### Textauszug ###

Der nachfolgende Text diente als Vorlage für eine Präsentation, die von Mitgliedern des Texterverbandes besucht wurde. Sie sollte Texterinnen und Textern helfen, ihre Kreationen übersetzbarer zu machen.

Schweiz. Texterverband (vormals) Workshop 6 - Handout

Après moi...

Was zu beachten ist, wenn ein Text in eine Fremdsprache übersetzt oder adaptiert werden soll.

Wie heisst es richtig?

Adaptation:

a) Anpassungsvermögen; b) Anpassung (z.B. von Organen) an die Gegebenheiten, Umstände, an die Umwelt. [Duden Band 5]

Adaption:

a) Umformung eines Textes in eine andere Gattungsform (Stilkunde); b) Übersetzung durch eine ähnliche Situation, weil die gleiche in der Zielsprache nicht üblich ist. [Duden Band 5]

Unvermeidlich: Regeln.

Regel 1:

Schon beim Schreiben an die (ausländische) Zielgruppe denken. Was darf man voraussetzen (-> Pragmatik)? Was interessiert? Was ist relevant?

###

### Aufgaben:
**a)** Prüfen Sie, ob die folgenden Aussagen mit dem Handout zur Übersetzbarkeit von Texten übereinstimmen, und begründen Sie jedes Ja oder Nein mit einem wörtlichen Zitat daraus: (i) Eine der Bedeutungen von „Adaption“ ist die Umformung eines Textes in eine andere Gattungsform. (ii) An die ausländische Zielgruppe soll man erst nach dem Schreiben denken. (iii) Der Text war die Vorlage für eine Präsentation vor Mitgliedern des Texterverbandes.
**b)** Setzen Sie das Handout zur Übersetzbarkeit von Texten im gleichen Stil nach seinem letzten Satz fort.

### Bereitgestelltes Material ###

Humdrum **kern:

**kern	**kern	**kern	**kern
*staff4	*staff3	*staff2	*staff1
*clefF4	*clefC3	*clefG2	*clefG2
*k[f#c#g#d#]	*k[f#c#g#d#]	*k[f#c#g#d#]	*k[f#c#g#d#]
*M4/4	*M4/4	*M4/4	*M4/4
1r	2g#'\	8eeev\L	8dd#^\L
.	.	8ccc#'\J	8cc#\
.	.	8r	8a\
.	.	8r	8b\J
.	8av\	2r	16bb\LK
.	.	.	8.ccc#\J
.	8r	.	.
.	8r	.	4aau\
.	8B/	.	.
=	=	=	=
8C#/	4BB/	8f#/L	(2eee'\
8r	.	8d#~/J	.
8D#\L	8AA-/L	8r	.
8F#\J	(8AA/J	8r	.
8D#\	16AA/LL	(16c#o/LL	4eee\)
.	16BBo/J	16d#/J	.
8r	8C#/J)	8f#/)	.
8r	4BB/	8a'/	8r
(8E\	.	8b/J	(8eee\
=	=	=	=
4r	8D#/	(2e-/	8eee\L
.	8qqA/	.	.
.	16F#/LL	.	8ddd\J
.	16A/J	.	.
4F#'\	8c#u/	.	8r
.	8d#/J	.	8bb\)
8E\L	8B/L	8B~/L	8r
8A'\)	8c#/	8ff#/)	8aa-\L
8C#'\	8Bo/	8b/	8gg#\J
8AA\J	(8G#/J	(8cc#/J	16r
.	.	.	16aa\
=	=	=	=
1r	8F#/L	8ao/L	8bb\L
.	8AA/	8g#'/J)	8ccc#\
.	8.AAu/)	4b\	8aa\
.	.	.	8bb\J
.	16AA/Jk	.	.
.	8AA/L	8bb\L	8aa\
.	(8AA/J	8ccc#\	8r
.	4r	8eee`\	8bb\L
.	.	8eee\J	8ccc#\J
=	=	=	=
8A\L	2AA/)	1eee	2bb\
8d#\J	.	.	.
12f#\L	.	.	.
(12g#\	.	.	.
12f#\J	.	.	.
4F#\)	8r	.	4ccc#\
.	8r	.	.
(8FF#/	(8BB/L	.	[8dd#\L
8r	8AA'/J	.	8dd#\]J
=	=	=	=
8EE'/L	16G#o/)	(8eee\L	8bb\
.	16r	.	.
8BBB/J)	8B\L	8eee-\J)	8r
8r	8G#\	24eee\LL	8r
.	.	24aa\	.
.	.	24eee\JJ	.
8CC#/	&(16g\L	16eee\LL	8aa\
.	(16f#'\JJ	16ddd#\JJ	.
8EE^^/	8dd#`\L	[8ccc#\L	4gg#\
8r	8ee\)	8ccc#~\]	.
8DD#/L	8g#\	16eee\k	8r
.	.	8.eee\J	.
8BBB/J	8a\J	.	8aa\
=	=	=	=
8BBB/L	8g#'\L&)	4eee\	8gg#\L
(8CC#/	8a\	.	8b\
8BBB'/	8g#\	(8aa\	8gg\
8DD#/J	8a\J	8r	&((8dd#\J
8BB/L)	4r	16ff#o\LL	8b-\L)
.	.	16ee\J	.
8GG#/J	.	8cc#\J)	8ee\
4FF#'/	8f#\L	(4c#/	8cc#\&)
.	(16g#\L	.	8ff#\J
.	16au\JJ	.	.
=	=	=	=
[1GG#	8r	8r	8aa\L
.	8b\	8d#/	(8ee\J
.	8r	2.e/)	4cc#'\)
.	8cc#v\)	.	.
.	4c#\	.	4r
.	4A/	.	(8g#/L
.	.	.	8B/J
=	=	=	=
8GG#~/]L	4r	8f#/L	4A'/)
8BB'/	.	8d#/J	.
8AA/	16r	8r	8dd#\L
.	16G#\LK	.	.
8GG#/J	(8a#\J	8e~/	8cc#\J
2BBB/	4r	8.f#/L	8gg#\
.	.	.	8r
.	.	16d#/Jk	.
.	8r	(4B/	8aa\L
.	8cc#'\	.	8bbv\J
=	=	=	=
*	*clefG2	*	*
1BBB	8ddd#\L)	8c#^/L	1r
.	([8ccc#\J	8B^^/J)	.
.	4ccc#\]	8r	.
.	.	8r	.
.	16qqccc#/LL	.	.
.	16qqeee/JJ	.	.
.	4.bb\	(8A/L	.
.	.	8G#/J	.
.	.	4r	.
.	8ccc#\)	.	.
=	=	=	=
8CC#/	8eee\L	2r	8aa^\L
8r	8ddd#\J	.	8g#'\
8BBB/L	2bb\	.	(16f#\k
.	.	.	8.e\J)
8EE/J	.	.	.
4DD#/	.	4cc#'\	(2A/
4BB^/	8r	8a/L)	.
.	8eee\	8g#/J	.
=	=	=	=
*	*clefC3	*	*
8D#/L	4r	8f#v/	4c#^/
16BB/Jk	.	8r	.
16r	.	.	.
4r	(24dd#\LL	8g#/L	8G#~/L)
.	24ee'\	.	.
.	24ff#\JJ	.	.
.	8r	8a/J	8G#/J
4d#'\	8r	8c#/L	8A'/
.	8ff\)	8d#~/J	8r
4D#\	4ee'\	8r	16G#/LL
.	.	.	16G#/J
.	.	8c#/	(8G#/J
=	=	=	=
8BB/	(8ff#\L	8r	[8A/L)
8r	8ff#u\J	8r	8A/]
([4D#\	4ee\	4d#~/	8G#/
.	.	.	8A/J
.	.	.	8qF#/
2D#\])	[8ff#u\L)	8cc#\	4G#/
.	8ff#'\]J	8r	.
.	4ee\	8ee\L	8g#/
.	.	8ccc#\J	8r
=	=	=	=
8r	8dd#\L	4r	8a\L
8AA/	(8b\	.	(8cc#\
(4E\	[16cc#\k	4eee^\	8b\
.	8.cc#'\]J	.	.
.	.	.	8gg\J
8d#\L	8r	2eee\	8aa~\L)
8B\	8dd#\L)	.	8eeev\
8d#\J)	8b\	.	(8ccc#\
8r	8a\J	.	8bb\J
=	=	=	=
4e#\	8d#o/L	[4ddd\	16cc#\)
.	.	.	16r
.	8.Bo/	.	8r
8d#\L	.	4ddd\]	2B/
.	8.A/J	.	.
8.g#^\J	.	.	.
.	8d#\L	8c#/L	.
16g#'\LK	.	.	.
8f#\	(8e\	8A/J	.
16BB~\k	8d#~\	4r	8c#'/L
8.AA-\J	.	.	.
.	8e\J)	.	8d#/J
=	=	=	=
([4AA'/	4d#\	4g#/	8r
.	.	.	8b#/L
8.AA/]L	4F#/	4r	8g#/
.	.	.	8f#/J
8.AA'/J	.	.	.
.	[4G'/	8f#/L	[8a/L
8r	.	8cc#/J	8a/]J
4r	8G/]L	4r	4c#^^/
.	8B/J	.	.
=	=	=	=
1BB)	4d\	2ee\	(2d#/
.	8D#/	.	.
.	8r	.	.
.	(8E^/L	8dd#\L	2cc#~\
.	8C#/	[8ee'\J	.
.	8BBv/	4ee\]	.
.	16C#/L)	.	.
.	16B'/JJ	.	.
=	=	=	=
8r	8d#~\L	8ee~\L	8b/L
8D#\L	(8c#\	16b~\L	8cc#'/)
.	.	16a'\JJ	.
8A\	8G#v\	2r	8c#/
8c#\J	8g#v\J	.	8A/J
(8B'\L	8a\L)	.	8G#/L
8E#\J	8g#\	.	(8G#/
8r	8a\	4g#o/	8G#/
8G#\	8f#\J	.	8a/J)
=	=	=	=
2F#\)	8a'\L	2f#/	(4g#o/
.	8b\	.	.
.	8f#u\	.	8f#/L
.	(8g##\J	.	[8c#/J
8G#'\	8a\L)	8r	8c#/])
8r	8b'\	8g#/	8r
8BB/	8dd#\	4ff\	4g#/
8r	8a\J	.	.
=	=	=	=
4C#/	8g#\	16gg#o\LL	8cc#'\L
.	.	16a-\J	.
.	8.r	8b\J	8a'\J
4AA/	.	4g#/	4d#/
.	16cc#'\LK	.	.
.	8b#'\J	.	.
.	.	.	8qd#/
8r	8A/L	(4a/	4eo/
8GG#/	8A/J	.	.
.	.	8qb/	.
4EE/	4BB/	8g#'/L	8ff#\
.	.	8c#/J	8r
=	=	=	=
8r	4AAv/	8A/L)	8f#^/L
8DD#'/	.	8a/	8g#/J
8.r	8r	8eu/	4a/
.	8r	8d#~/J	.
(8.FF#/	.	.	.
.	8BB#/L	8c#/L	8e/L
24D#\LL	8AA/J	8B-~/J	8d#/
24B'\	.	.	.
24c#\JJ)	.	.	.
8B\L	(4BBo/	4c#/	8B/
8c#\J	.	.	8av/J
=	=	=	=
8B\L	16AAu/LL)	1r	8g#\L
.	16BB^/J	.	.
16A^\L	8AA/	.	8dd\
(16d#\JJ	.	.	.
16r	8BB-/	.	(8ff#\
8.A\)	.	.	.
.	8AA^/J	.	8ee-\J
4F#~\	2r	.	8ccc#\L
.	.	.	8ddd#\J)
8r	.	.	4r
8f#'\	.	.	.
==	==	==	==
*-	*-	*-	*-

###
### Bereitgestelltes Material ###

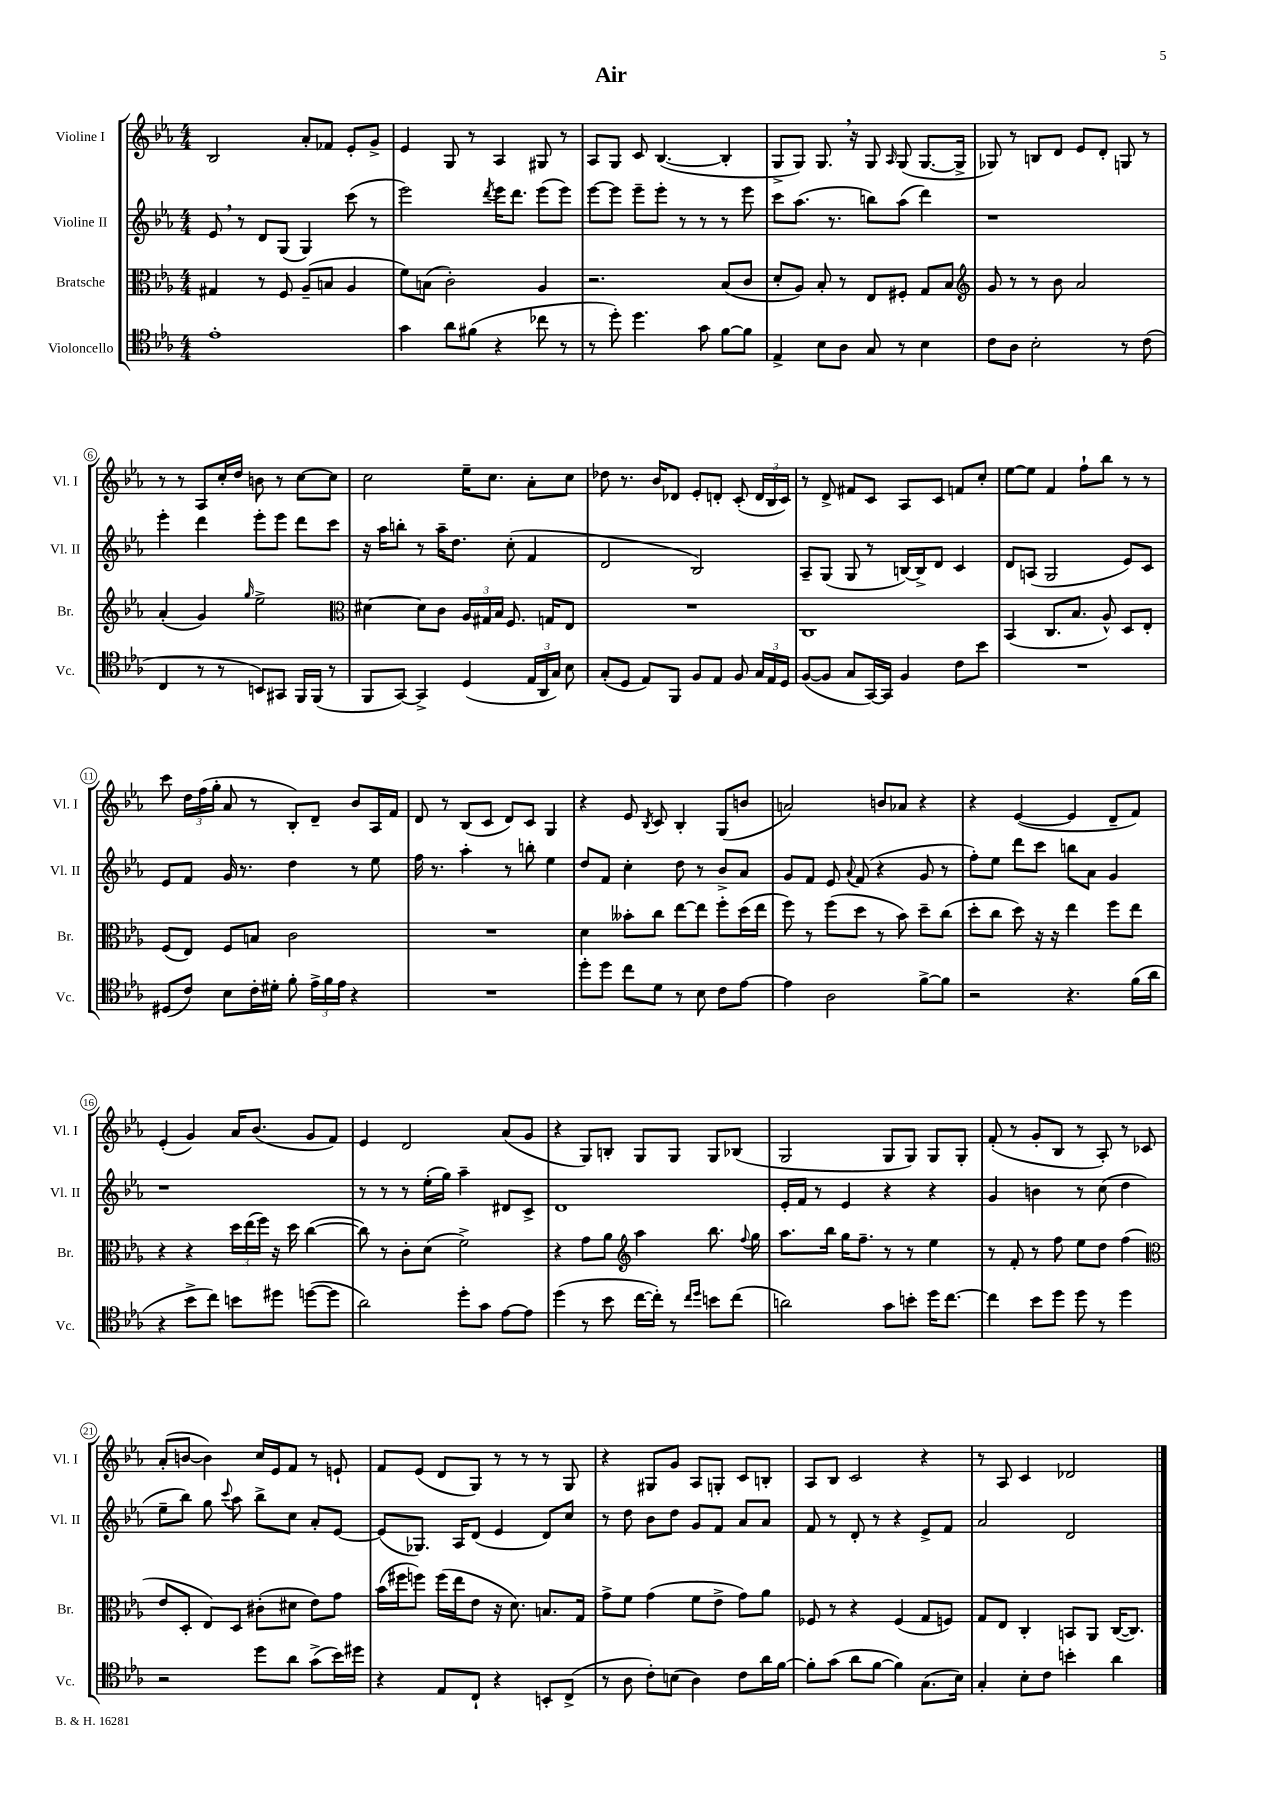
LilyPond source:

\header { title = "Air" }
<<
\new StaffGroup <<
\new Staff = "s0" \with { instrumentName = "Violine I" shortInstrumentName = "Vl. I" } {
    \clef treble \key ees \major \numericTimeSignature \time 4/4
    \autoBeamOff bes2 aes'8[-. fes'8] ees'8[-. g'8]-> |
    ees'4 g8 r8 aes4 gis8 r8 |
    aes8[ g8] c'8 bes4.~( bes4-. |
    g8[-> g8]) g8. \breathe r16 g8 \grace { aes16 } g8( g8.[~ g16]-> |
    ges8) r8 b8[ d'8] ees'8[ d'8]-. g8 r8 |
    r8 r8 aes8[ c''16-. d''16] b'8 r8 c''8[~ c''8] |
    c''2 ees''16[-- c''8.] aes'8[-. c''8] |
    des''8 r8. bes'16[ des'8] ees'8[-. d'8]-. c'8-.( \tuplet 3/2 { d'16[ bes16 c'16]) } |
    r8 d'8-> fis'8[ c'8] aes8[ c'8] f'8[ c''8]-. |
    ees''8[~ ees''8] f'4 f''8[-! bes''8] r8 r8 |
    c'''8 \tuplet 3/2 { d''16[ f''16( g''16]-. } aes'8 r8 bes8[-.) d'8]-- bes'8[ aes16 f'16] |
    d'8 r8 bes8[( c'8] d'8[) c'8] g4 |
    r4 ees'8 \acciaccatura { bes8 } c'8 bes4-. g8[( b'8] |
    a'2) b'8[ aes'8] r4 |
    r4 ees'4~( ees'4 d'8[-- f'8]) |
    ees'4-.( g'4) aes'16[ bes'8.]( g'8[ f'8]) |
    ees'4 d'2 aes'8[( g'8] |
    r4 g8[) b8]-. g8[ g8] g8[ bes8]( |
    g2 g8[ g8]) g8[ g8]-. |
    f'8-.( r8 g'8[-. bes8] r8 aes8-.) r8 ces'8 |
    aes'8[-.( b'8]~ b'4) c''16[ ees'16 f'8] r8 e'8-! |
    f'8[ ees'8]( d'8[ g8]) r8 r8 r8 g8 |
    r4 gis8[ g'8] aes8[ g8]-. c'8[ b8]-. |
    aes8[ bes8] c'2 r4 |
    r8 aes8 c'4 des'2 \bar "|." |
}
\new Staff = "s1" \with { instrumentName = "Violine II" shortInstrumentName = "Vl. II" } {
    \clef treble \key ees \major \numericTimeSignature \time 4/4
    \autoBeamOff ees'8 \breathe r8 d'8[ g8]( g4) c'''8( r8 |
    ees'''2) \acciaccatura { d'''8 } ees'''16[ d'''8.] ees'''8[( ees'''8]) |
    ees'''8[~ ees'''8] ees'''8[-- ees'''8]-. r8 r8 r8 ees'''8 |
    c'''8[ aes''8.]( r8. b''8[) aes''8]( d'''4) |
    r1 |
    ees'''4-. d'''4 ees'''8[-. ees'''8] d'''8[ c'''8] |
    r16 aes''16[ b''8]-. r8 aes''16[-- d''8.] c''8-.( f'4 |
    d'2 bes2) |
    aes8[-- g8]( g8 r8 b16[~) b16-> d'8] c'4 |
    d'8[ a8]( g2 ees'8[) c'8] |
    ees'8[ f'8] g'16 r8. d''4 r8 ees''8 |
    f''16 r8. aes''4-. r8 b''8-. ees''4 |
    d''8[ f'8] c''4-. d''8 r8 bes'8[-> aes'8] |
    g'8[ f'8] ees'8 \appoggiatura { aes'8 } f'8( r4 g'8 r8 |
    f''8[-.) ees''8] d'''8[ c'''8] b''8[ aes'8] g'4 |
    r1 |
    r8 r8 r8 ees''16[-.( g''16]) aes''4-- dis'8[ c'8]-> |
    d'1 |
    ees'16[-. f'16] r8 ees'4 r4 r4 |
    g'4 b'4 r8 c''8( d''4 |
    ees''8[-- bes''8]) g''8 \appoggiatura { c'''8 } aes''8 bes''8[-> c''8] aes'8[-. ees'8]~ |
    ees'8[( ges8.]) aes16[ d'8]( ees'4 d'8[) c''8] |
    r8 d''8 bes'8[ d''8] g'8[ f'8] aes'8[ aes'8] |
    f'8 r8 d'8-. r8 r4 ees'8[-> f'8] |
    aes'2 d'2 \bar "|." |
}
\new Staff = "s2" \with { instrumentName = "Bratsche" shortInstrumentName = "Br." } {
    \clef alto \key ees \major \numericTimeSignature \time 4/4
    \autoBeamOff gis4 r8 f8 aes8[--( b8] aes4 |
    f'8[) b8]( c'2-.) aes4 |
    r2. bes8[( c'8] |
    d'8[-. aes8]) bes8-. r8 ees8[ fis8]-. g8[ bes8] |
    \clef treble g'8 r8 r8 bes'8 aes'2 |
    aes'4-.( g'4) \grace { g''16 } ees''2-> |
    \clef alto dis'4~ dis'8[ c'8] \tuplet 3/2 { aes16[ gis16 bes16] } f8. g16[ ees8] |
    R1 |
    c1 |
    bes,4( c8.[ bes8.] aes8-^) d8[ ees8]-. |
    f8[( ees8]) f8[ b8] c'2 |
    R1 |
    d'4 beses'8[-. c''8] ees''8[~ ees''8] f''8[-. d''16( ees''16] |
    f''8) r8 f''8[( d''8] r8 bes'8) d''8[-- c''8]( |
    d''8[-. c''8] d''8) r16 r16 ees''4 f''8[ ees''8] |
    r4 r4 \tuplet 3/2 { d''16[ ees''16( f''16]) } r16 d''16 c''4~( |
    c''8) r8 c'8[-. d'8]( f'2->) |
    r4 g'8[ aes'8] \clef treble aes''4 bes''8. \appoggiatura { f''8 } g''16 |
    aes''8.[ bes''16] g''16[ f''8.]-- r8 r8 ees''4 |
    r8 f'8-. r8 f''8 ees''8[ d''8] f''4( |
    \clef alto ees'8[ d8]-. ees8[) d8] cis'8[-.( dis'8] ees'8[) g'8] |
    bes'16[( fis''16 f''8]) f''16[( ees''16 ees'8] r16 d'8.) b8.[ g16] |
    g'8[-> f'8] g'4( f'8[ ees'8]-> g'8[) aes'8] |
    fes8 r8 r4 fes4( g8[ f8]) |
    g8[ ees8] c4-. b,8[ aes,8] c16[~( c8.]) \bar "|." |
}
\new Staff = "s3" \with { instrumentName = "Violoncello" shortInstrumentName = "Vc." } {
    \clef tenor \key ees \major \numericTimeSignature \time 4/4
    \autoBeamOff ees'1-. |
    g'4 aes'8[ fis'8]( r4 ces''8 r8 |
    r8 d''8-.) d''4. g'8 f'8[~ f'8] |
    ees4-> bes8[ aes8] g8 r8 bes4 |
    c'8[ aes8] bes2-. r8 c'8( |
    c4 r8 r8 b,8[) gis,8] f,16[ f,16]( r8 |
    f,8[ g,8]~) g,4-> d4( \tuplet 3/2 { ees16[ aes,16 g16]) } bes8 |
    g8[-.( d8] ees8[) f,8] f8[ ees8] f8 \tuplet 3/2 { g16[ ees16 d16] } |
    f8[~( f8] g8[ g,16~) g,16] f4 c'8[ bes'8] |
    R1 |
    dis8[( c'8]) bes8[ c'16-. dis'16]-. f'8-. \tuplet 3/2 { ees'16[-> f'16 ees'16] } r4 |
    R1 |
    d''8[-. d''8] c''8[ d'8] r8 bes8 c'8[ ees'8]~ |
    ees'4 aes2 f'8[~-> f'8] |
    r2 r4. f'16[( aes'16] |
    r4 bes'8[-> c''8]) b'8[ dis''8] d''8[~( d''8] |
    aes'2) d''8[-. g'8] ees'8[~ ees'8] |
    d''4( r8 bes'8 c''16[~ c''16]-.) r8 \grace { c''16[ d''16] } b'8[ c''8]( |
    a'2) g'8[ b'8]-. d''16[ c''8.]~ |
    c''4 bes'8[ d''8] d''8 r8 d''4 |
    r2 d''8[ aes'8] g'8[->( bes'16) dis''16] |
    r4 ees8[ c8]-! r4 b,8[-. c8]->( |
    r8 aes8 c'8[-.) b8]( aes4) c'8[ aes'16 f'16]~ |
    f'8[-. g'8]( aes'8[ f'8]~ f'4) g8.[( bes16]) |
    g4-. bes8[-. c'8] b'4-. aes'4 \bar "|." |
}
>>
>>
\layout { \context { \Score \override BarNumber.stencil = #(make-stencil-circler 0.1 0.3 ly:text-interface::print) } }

###

### Lösungen zu Aufgaben:
**a)**
(i) Ja: „Umformung eines Textes in eine andere Gattungsform (Stilkunde)“
(ii) Nein: „Schon beim Schreiben an die (ausländische) Zielgruppe denken.“
(iii) Ja: „Der nachfolgende Text diente als Vorlage für eine Präsentation, die von Mitgliedern des Texterverbandes besucht wurde.“

**b)**
Regel 2 (war 1995 noch gültig):

Dem Übersetzungsvorgang in der Planung Zeit einräumen. (Tip: Für Fr. 300 gibt's schon saugute Modems komplett mit Software. Das spart einen PTT-Tag, der gut und gern mal 72 Stunden dauern kann.)

Regel 3:

Mit dem Übersetzer schon vor der Auftragserteilung Kontakt pflegen, früher zum gleichen Thema bereits übersetzte Dokumente (Fachausdrücke, Namen von Unternehmensbereichen, Titel und Funktionsbezeichnungen usw.) sowie Bilder und Zeichnungen mitliefern.

Regel 4:

Die Übersetzung lektorieren lassen; der Lektor soll mit dem Übersetzer Kontakt haben und Meinungsverschiedenheiten mit ihm klären.

Einige Gedankenstützen.

Althergebrachtes:

In den USA kommt der Samichlaus nicht am 6. Dezember, sondern nachts am 24. Dezember vom Dach durchs Cheminée ins Haus. In Amerika wird in der Schule gelehrt, dass es sieben Kontinente gibt. Ein Amerikaner weiss nicht, was ein Einzahlungsschein ist. Der Benzinverbrauch wird in den USA nicht in Litern pro 100 km gemessen, sondern in Meilen pro Gallone. Amerikanische Ringbücher haben drei Ringe.

Berühmtheiten:

"Wie Thomas Gottschalk unlängst sagte..." – In der Schweiz weiss kaum jemand, wer Rush Limbaugh ist. Macht auch nichts, obwohl die konservativen Amerikaner wie TV-Kletten an seinen Lippen hängen.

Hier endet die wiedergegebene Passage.